Physiological changes in the elderly after surgery/immobility and under rehabilitation
↓ Heart rate reached
↓ Heart’s contractility
↑ Cardiac workload
↑ Blood pressure
– Orthostatic intolerance
– Hypertensive crises
↓ Residual functional capacity
↑ Flow resistance
↓ VO2 max
↓ Maximum aerobic capacity
– ↓ Fatigue threshold
↓ Peripheral artery vasodilation
↓ Oxygen extraction capacity
↓ Muscle work
↓ Aerobic threshold
↑ Lactate production
– Early fatigue
– Muscle cramps/pain
– Disclosing tendinitis, arthritis, arthrosis, bunions, or radiculitis
Low-intensity prolonged exercising/moderately intense exercise (50–60% VO2 max) → metabolism of blood glucose and muscular and hepatic glycogen
↑ Consumption of glucose
↑ Muscle insulin sensitivity
– ↑ Risk of hypoglycemia
↑ Body temperature
↑ Electrolyte loss
– ↑ Dehydration
– ↑ Hyponatremia/hypokalemia
Physiologically, the cardiovascular system responds to exercise by increasing cardiac output, speeding up heart rate and left ventricular outflow, and simultaneously raising blood pressure and redistributing the blood volume in favor of the muscles involved in the physical activity underway.
During exercise, heart rate is usually lower in older people (220 minus the patient’s age), while blood pressure is higher, with a consequent greater cardiac workload. Moreover, heart’s contractility and peripheral artery vasodilation decline with aging .
Surgery and long periods of immobility determine many modifications in the cardiovascular system. For instance, orthostatic intolerance (due to recent sedation or baroreceptor-depressed sensitivity) is common. Hypovolemia (due to a loss of fluids or a reduced liquid intake) causes hypotension and tachycardia. The residual effects of sedation depress baroreceptor sensitivity, giving rise to hypotension and bradycardia. Inadequate pain control prompts tachycardia and hypertension.
In the early period of a rehabilitation program, a patient may consequently have many medical conditions. Orthostatic hypotension is frequent and identified in 50% of patients undergoing PTA, for instance , while hypertensive crises may occur during the rehabilitation treatment.
Although the age-related deterioration in the respiratory system is not considered a factor restricting exercise capacity, and the oxygen pressure is maintained up to maximal exercise capacity , an elderly patient who has just had surgery under general anesthesia or been bedridden for some time will have a lower residual functional capacity and a higher flow resistance. This means that the patient’s VO2 max —maximum oxygen consumption—and therefore his/her maximum aerobic capacity will be reduced and may consequently be unable to cope with the greater oxygen demand of the muscles being exercised, and this means the muscles will have a lower fatigue threshold.
When solicited by exercise, muscles divert the blood flow toward them by dilating the blood vessels (during strenuous exercise, the blood flow toward the muscles reaches 80% of the total) and increasing its oxygen extraction capacity. In the elderly, these mechanisms are less effective, as shown by the a-vO2 difference values. In addition, older people produce less muscle work for the same amount of energy resources than younger people, and this lowers the former’s aerobic threshold.
For all these reasons, the lactate production threshold drops, and individuals with an impaired clearance are likely to suffer from muscle cramps, which will limit their physical activity, and the effort needed for the body to offset acidosis may increase pulmonary workload.
Complications affecting the skeletal muscle during exercise recovery are usually mild and often associated with an inadequate warm-up or over-strenuous therapeutic programs . Exercise may also disclose previously existing conditions such as tendinitis, arthritis, bunions, and radiculitis or give rise to new conditions such as muscle strain.

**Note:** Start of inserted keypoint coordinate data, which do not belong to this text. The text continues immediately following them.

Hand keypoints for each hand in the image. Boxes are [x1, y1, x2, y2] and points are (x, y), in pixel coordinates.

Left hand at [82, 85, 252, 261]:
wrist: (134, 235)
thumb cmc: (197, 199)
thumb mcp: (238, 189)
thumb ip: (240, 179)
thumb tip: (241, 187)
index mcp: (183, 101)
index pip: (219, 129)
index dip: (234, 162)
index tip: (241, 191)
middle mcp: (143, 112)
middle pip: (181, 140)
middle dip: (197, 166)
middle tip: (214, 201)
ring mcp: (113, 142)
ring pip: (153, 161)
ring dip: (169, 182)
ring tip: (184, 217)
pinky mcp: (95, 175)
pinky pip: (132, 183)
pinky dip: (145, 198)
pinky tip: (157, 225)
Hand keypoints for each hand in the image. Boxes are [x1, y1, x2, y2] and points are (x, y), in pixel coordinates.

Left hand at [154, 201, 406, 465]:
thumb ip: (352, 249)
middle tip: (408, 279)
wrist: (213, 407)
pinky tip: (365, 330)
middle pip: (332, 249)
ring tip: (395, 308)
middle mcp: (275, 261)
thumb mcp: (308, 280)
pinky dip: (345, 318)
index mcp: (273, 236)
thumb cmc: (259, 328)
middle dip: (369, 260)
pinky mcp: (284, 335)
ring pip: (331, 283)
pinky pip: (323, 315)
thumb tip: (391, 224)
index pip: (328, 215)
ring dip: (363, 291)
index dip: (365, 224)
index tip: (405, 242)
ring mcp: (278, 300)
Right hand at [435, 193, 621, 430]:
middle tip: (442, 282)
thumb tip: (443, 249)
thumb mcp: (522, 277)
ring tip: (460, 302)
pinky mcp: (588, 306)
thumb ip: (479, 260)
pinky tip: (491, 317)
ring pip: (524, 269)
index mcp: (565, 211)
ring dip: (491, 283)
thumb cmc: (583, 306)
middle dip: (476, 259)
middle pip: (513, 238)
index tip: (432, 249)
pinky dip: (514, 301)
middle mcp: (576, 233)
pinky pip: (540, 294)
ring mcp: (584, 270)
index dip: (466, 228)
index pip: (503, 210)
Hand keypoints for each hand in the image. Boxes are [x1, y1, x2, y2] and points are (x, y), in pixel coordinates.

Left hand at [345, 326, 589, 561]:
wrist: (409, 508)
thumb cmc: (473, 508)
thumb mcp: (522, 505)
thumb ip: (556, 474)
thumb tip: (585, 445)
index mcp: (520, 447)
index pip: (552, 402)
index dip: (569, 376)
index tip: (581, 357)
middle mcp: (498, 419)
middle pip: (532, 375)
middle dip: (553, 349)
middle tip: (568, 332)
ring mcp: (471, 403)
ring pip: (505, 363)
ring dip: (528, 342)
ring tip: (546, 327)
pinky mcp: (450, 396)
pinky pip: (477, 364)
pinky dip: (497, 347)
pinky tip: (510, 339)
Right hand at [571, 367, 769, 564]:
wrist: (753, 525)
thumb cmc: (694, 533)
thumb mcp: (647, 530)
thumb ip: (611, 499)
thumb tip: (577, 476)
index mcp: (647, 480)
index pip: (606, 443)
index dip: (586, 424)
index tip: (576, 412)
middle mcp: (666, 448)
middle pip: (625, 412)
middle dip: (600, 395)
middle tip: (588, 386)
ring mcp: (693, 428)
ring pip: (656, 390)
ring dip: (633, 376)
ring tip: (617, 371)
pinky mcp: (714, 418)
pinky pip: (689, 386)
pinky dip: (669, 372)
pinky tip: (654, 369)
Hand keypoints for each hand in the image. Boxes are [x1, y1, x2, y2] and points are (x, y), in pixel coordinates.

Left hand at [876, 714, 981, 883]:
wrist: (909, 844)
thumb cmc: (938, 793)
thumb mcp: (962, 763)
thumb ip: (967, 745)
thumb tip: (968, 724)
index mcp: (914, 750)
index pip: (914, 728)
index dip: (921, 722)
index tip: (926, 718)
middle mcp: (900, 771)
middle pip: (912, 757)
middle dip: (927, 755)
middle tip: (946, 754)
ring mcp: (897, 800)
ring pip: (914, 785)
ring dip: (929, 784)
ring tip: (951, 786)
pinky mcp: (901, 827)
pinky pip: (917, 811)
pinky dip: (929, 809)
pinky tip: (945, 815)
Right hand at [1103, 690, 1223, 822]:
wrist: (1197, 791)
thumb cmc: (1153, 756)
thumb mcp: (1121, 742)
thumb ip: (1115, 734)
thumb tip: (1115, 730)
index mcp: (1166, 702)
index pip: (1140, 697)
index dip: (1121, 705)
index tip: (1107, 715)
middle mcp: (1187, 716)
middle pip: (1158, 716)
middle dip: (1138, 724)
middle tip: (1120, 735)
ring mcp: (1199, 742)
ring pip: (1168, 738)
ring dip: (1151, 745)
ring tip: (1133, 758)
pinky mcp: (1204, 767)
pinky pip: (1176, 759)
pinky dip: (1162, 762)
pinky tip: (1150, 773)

Pain is one of the most important players that can appear during rehabilitation exercise. Its perception depends on the patient’s pain threshold and may result in stopping the treatment. It can be caused by the abovementioned lactic acidosis, by an acute exacerbation of already known osteoarticular disorders, and by movements of the limb involved in the previous surgical procedure (in orthopedic patients) or affected by muscle fibrosis and tendon retraction (in cases of paresis or plegic patients) and by paresthesias or dysesthesias along root nerves damaged by orthopedic or neurological conditions (e.g., phantom limb pain in amputees).